Small, fast, responsive web pages are good practice and are globally accessible. This is a win-win situation. The big players like Google and Amazon understand this. Others have not yet got the message.

Developing country universities

In 2008 Aptivate estimated that the bandwidth available to individual university students and researchers in low income and developing countries (for example, in most of Africa, parts of Latin America and South Asia) is 20 kb/s – which is about 1/100th the speed of a broadband connection to a typical UK home. While bandwidth will have increased since then it is still going to be about a factor of a 100 slower than the average domestic UK connection which is now over 3000 kb/s (3mb/s).

Recently I did a survey of 27 publishers’ websites. This was not an in-depth study just a quick temperature check but I think the results are still interesting. I chose the 27 publishers from the sponsors of a major conference. I “googled” each publisher then measured the size of the first page I got to from the Google search results, usually the publishers’ home page. The average page size was 250 kB which is not far off the current global average page size. However the largest was 800 kB while the smallest was 20 kB.

What does this mean for users in developing country universities? The average web page from this sample would take over a minute and a half to load. The table below shows the various page load times with times over 10 seconds high-lighted.

page load times in seconds

Connection Speed

Developing University

(20 kb/s)

Dial-Up

(56 kb/s)

UK Broadband

(3000 kb/s)

Page

Size

smallest (20 kB)

8

3

0.1

average (250 kB)

100

36

0.7

largest (800 kB)

320

114

2.1

These figures should be read as minimum download times. There are other factors besides bandwidth that effect download times like the complexity of the website. I find it’s pretty rare even in the UK to see pages loading in less than a second.

PDFs

If you’re a publisher it’s likely that you publish your articles as PDF files. In which case you may be asking yourself what’s the relevance of all this talk about web page optimisation. Firstly it should be noted that a lot of what I’ve said about web pages is true of PDF files as well. It is possible through bad formatting options to make PDFs unnecessarily large. PDF files can be optimised for printing which will make them higher quality but much larger. Alternatively they can be formatted for screen reading in which case they are a lot smaller. If you’re using a computer to read PDF optimised for screen reading you wouldn’t normally notice the difference… except in the amount of time you would have to wait for it. Giving the user a choice between these formats can help those with slow connections.

A year ago we did a small survey of PDF files from scientific journals. We found that most of the time these were well optimised. They were still large but this is because they contain a lot of information – graphs, charts, equations etc. When working with African university researchers we found that the large size of PDF files was not the biggest problem. The articles themselves represent high value content. Even if they take several hours to download (which, in some cases they did) this could still be tolerated by the user. They found ways of adapting to this for instance by doing other work while the article downloads or, in the rare cases where the power is left on, downloading the files overnight.

The real problem was the path the user had to follow to get access to the PDF article. While the PDF files represent valuable content for the user, the many web pages the user must navigate to gain access to the PDF usually represent little value. It’s important that this path is as direct as possible. We must be careful not to let too much branding or gadgetry thwart the user in their goal. While an African researcher may be prepared to start a PDF download that will take a long time they should not be expected to navigate through a dozen pages each of which may take several minutes to load. It is this kind of frustrating experience that will drive users from your site.

--------------------------------

- **Tasks to perform**:
[1] Decide whether each statement agrees with the web performance article, answering yes or no and quoting the words of the article that settle it: (a) The survey covered 27 publishers' websites. (b) The smallest page in the survey was 800 kB. (c) When working with African university researchers, the large size of PDF files turned out to be the biggest problem.
[2] Reproduce the passage of the web performance article that starts at the words "In 2008 Aptivate" and ends after "over 3000 kb/s (3mb/s).", swapping every "UK" for "US".
[3] Render this sentence from the web performance article in Spanish: "It’s important that this path is as direct as possible."

- **Provided data**:
--------------------------------

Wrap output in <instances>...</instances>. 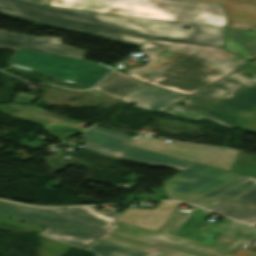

--------------------------------

- **Answers for the tasks**:
[1]
(a) Yes: "Recently I did a survey of 27 publishers’ websites."
(b) No: "the largest was 800 kB while the smallest was 20 kB."
(c) No: "we found that the large size of PDF files was not the biggest problem."

[2]
In 2008 Aptivate estimated that the bandwidth available to individual university students and researchers in low income and developing countries (for example, in most of Africa, parts of Latin America and South Asia) is 20 kb/s – which is about 1/100th the speed of a broadband connection to a typical US home. While bandwidth will have increased since then it is still going to be about a factor of a 100 slower than the average domestic US connection which is now over 3000 kb/s (3mb/s).

[3] Es importante que este camino sea lo más directo posible.